At the practice we have Mr John Stoodley who is a clinical dental technician just making dentures. If you want natural looking teeth or are unhappy with the fit of your teeth then John will be able to help you. Often the talents of our dentists are combined to get the perfect result for the patients.
A denture is a removable replacement for missing teeth and adjacent tissues. It is made of acrylic resin, sometimes in combination with various metals. Complete dentures replace all the teeth.
Conventional dentures are placed in the mouth about a month after all the teeth are removed to allow for proper healing, meaning fewer adjustments are needed. Immediate dentures are placed in the mouth as soon as the teeth are removed, but may require more adjustments after the healing has taken place. To make this possible, we take measurements and make models of the patient’s jaws during a preliminary visit.
An advantage of immediate dentures is that the wearer does not have to be without teeth during the healing period.
However, bones and gums can shrink over time, especially during the period of healing in the first six months after the removal of teeth. When gums shrink, immediate dentures may require rebasing or relining to fit properly.
A conventional denture can then be made once the tissues have healed. Healing may take at least 6-8 weeks. A partial denture fills in the spaces created by missing teeth and prevents other teeth from changing position, and is suitable for those who have some natural teeth remaining.
Sometimes we will make implant retained dentures which once integration of the implants has taken place will then clip onto the fixtures.
It is perfectly normal to notice a slight change in facial appearance, increased salivary flow, minor speech difficulty, soreness or minor irritation.
As your mouth becomes accustomed to the dentures, these problems should diminish.

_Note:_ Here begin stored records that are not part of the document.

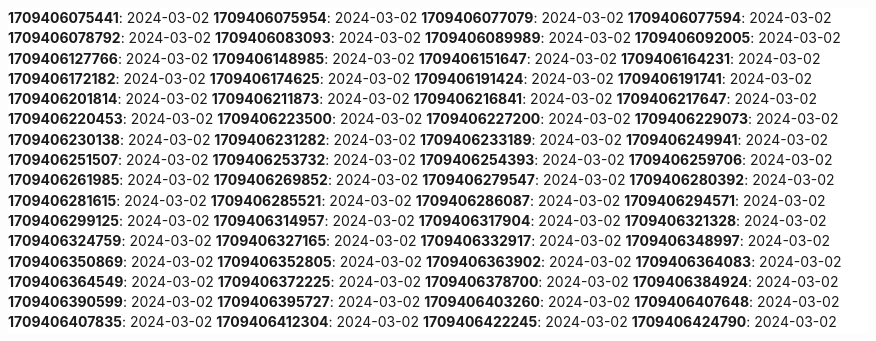 **1709406075441**:  2024-03-02
**1709406075954**:  2024-03-02
**1709406077079**:  2024-03-02
**1709406077594**:  2024-03-02
**1709406078792**:  2024-03-02
**1709406083093**:  2024-03-02
**1709406089989**:  2024-03-02
**1709406092005**:  2024-03-02
**1709406127766**:  2024-03-02
**1709406148985**:  2024-03-02
**1709406151647**:  2024-03-02
**1709406164231**:  2024-03-02
**1709406172182**:  2024-03-02
**1709406174625**:  2024-03-02
**1709406191424**:  2024-03-02
**1709406191741**:  2024-03-02
**1709406201814**:  2024-03-02
**1709406211873**:  2024-03-02
**1709406216841**:  2024-03-02
**1709406217647**:  2024-03-02
**1709406220453**:  2024-03-02
**1709406223500**:  2024-03-02
**1709406227200**:  2024-03-02
**1709406229073**:  2024-03-02
**1709406230138**:  2024-03-02
**1709406231282**:  2024-03-02
**1709406233189**:  2024-03-02
**1709406249941**:  2024-03-02
**1709406251507**:  2024-03-02
**1709406253732**:  2024-03-02
**1709406254393**:  2024-03-02
**1709406259706**:  2024-03-02
**1709406261985**:  2024-03-02
**1709406269852**:  2024-03-02
**1709406279547**:  2024-03-02
**1709406280392**:  2024-03-02
**1709406281615**:  2024-03-02
**1709406285521**:  2024-03-02
**1709406286087**:  2024-03-02
**1709406294571**:  2024-03-02
**1709406299125**:  2024-03-02
**1709406314957**:  2024-03-02
**1709406317904**:  2024-03-02
**1709406321328**:  2024-03-02
**1709406324759**:  2024-03-02
**1709406327165**:  2024-03-02
**1709406332917**:  2024-03-02
**1709406348997**:  2024-03-02
**1709406350869**:  2024-03-02
**1709406352805**:  2024-03-02
**1709406363902**:  2024-03-02
**1709406364083**:  2024-03-02
**1709406364549**:  2024-03-02
**1709406372225**:  2024-03-02
**1709406378700**:  2024-03-02
**1709406384924**:  2024-03-02
**1709406390599**:  2024-03-02
**1709406395727**:  2024-03-02
**1709406403260**:  2024-03-02
**1709406407648**:  2024-03-02
**1709406407835**:  2024-03-02
**1709406412304**:  2024-03-02
**1709406422245**:  2024-03-02
**1709406424790**:  2024-03-02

One or more follow-up appointments with the dentist are generally needed after a denture is inserted. If any problem persists, particularly irritation or soreness you should let us know so we can adjust the teeth to make them more comfortable for you to wear.

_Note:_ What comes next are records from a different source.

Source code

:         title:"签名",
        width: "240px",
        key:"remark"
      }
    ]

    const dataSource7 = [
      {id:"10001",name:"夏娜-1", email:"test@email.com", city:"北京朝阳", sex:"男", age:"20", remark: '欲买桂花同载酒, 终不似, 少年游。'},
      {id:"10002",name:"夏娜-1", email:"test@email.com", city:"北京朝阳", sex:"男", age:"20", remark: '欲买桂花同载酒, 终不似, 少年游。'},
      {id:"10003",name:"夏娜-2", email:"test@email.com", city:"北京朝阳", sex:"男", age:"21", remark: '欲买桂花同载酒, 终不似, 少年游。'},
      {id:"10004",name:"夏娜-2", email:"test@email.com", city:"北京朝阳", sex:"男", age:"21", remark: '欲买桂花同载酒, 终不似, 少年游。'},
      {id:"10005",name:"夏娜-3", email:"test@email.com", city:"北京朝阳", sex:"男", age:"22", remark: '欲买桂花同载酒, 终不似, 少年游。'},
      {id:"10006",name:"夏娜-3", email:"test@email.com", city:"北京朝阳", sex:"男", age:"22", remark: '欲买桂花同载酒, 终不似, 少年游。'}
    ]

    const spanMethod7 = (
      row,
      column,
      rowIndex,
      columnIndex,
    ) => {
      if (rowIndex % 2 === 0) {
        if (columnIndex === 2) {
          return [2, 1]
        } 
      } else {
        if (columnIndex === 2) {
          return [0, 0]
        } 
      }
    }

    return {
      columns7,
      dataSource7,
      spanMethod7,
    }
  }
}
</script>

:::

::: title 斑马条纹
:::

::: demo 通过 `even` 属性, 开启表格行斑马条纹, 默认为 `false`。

A denture is fragile, so it is important to handle it with care. We recommend that for the best results you do the following: Remove and brush the denture daily, preferably with a brush designed specifically for cleaning dentures, using either a denture cleanser or toothpastes.

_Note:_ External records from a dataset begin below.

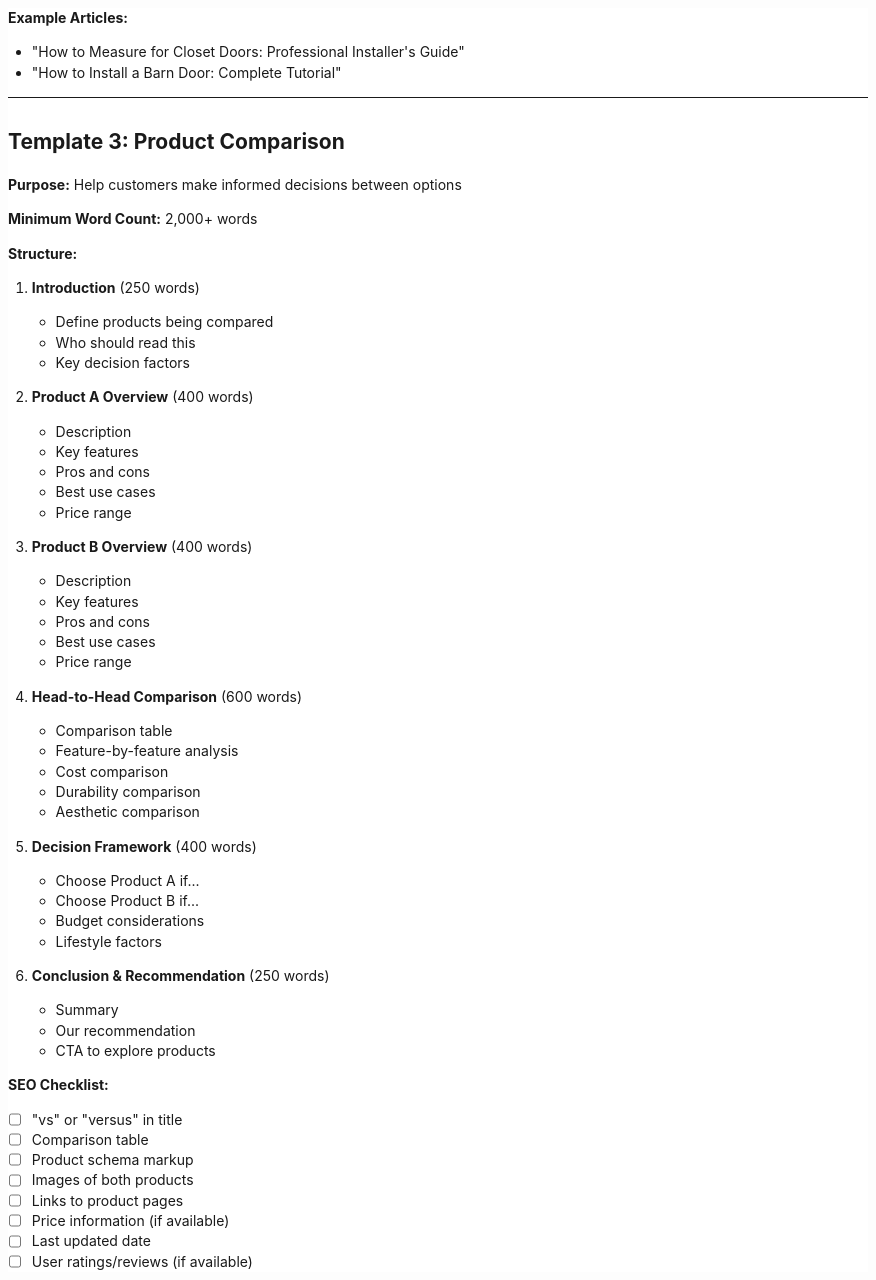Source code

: **Example Articles:**
- "How to Measure for Closet Doors: Professional Installer's Guide"
- "How to Install a Barn Door: Complete Tutorial"

---

## Template 3: Product Comparison

**Purpose:** Help customers make informed decisions between options

**Minimum Word Count:** 2,000+ words

**Structure:**
1. **Introduction** (250 words)
   - Define products being compared
   - Who should read this
   - Key decision factors

2. **Product A Overview** (400 words)
   - Description
   - Key features
   - Pros and cons
   - Best use cases
   - Price range

3. **Product B Overview** (400 words)
   - Description
   - Key features
   - Pros and cons
   - Best use cases
   - Price range

4. **Head-to-Head Comparison** (600 words)
   - Comparison table
   - Feature-by-feature analysis
   - Cost comparison
   - Durability comparison
   - Aesthetic comparison

5. **Decision Framework** (400 words)
   - Choose Product A if...
   - Choose Product B if...
   - Budget considerations
   - Lifestyle factors

6. **Conclusion & Recommendation** (250 words)
   - Summary
   - Our recommendation
   - CTA to explore products

**SEO Checklist:**
- [ ] "vs" or "versus" in title
- [ ] Comparison table
- [ ] Product schema markup
- [ ] Images of both products
- [ ] Links to product pages
- [ ] Price information (if available)
- [ ] Last updated date
- [ ] User ratings/reviews (if available)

Never use harsh, abrasive cleansers, including abrasive toothpastes, because they may scratch the surface of the denture.
Don’t sterilise your denture with boiling water because it will cause it to become warped. If you wear a partial denture make sure that you remove it before brushing your natural teeth so that you can access all the natural teeth surfaces.
When not in use, soak it in a cleanser solution or in water. Get in the habit of keeping the denture in the same safe place to reduce the likelihood of misplacement.
Research has shown that removing the denture for at least eight hours allows the gum tissue to rest and allows normal stimulation and cleansing by the tongue and saliva. This promotes better long-term health of the gums.
The cost tends to be greater, but implants and bridges more closely resemble the ‘feel’ of real teeth.
We can make implant retained dentures which once integration of the implants has taken place the new dentures will clip into place and be held in securely.
As an alternative to bridges and implants, dentures can be used to replace several missing teeth.
It is possible to get either full or partial dentures. Full dentures remain in place by form fitting to the gum ridges. This creates a strong suction that is usually enough to keep them comfortably in place.
Partial dentures often have additional ridges that fit around the natural teeth helping them stay in place. To secure dentures more firmly to the gum ridge, a dental implant can be used.
Implants used for an overdenture are fitted with a ball screw. This allows the denture to be firmly snapped into place.
It takes several visits to the dentist in order to be properly fitted with a denture. The dentist will take several impressions of the gums, and send these to a dental lab. The lab uses these impressions to construct your dentures. On the next appointments you and your dentist will check the dentures to ensure that your fit is correct and that the dentures meet your approval.